◆ **DIRECTIONS**: Identify each line below that contains the word "tallest" and copy those lines.

◆ **GIVEN INFORMATION**:
====================
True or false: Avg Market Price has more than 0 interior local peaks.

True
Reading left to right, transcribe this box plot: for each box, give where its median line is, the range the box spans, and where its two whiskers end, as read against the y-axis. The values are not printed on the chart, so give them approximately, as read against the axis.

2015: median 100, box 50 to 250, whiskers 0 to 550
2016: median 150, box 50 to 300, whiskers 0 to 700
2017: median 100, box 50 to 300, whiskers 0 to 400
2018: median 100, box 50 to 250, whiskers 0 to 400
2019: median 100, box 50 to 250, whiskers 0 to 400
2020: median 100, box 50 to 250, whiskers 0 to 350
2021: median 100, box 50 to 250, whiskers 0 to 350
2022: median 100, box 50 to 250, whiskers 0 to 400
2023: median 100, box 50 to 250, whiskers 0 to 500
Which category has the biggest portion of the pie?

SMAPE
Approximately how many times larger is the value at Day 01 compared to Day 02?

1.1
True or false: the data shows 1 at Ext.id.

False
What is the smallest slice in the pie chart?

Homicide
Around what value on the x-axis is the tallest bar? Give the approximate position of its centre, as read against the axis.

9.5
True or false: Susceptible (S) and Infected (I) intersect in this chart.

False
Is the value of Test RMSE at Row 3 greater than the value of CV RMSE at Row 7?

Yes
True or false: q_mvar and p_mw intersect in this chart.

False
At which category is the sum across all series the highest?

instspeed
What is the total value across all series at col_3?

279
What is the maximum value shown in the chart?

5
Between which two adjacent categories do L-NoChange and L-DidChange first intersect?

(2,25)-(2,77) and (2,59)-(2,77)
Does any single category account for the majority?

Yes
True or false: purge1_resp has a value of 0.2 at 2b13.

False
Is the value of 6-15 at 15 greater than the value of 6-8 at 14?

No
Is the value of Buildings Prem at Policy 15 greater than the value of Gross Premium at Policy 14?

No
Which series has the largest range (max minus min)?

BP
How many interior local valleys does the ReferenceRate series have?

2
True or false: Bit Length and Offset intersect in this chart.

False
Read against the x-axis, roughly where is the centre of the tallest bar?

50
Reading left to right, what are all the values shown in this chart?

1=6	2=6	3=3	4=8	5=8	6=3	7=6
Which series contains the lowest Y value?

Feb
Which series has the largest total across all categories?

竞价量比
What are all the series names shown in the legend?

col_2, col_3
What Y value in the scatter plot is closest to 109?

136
====================
◆ **REPLY**:
Around what value on the x-axis is the tallest bar? Give the approximate position of its centre, as read against the axis.
Read against the x-axis, roughly where is the centre of the tallest bar?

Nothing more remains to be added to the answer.